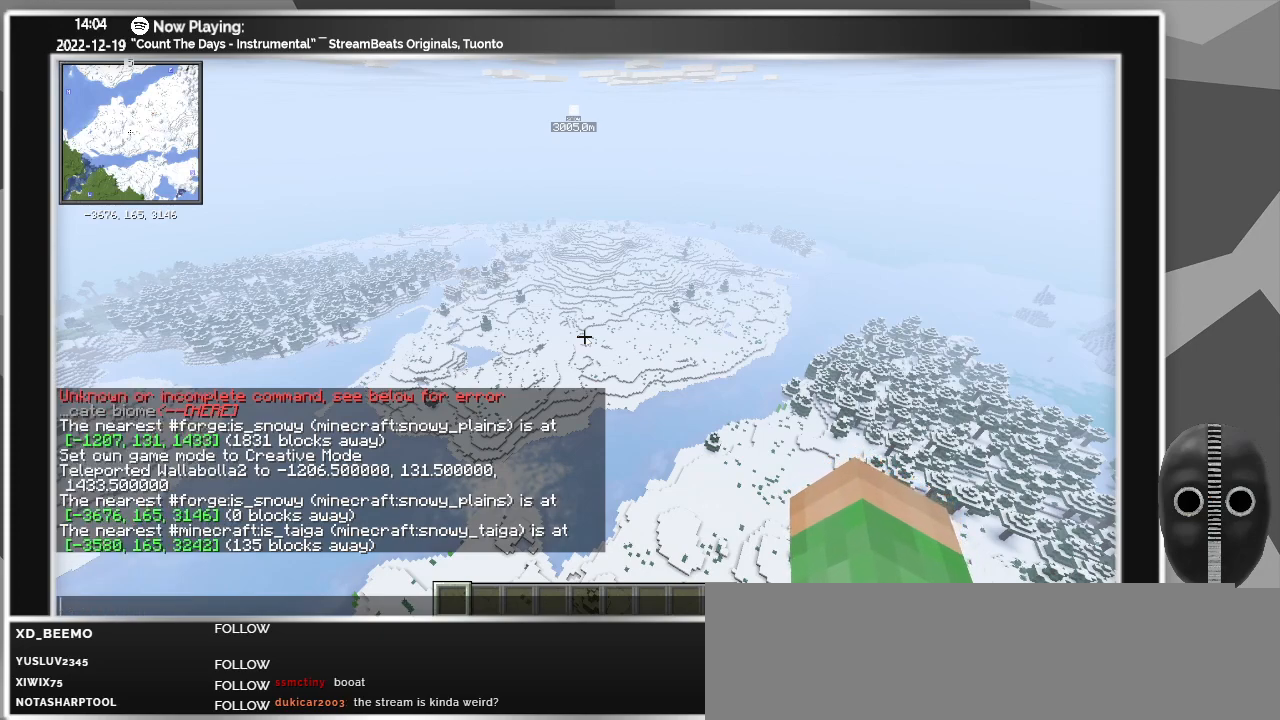
{"keys": [], "mouse": [], "events": [[217, "escape", "down"], [267, "escape", "up"]]}
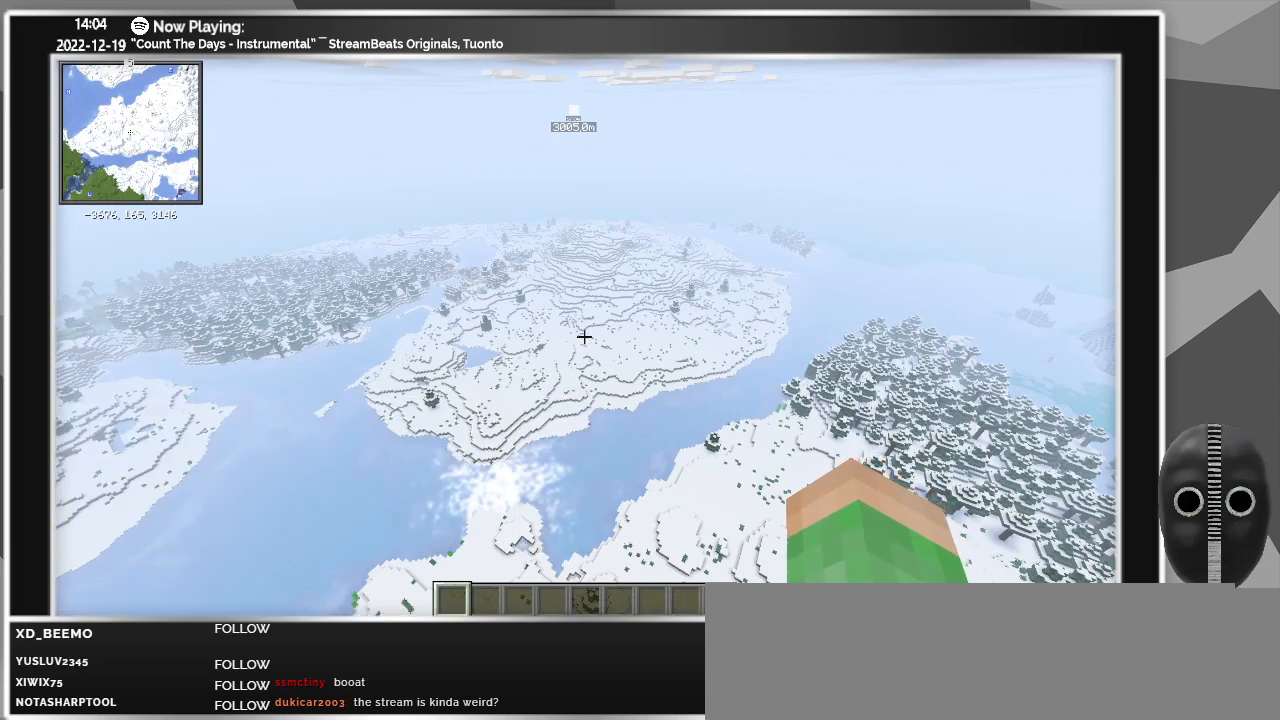
{"keys": [], "mouse": [], "events": [[200, "m", "down"], [233, "m", "up"]]}
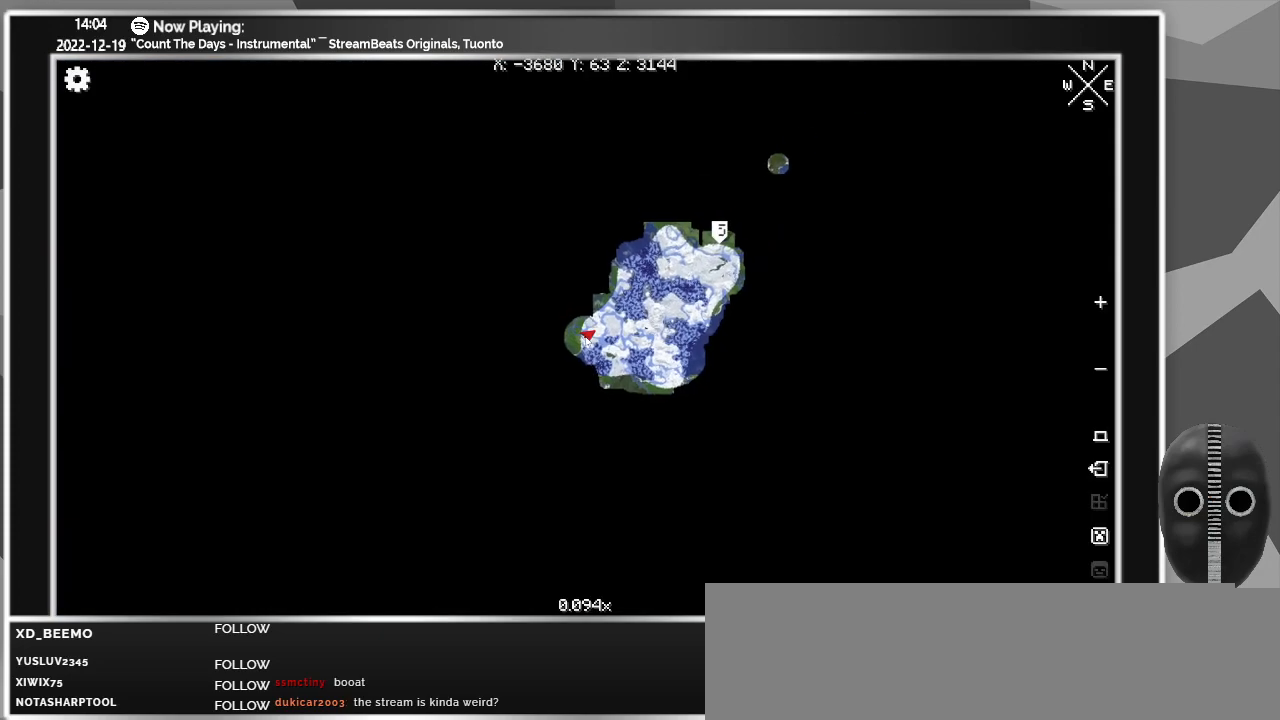
{"keys": [], "mouse": [], "events": []}
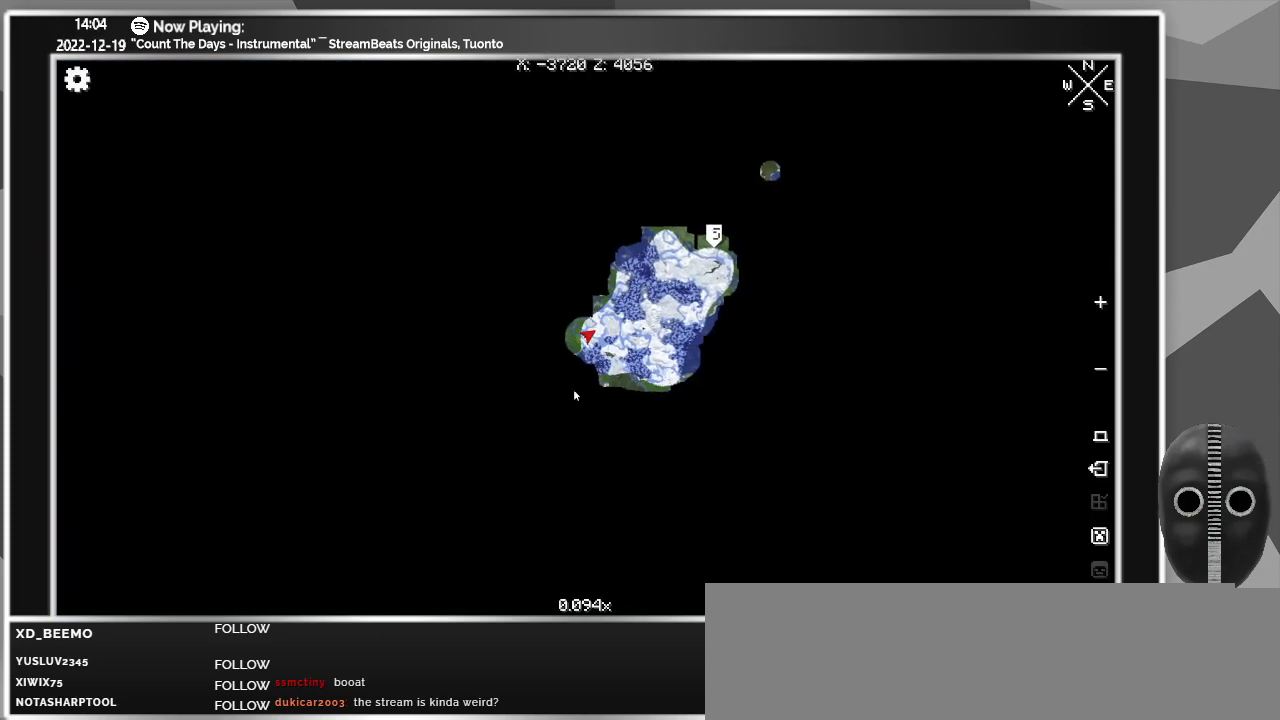
{"keys": [], "mouse": [], "events": []}
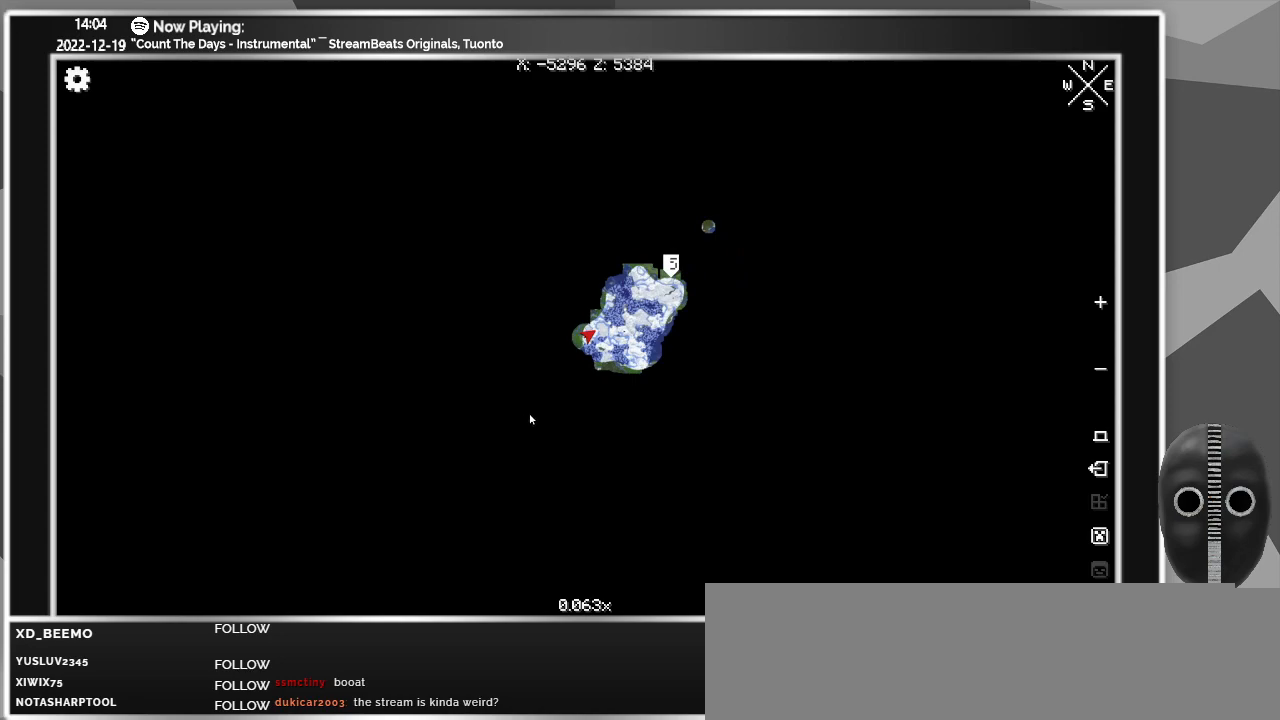
{"keys": [], "mouse": [], "events": []}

* * * * * * *

(Your instructions): Report the lines above that have the word "down" in them.

(Answer to this problem):
{"keys": [], "mouse": [], "events": [[217, "escape", "down"], [267, "escape", "up"]]}
{"keys": [], "mouse": [], "events": [[200, "m", "down"], [233, "m", "up"]]}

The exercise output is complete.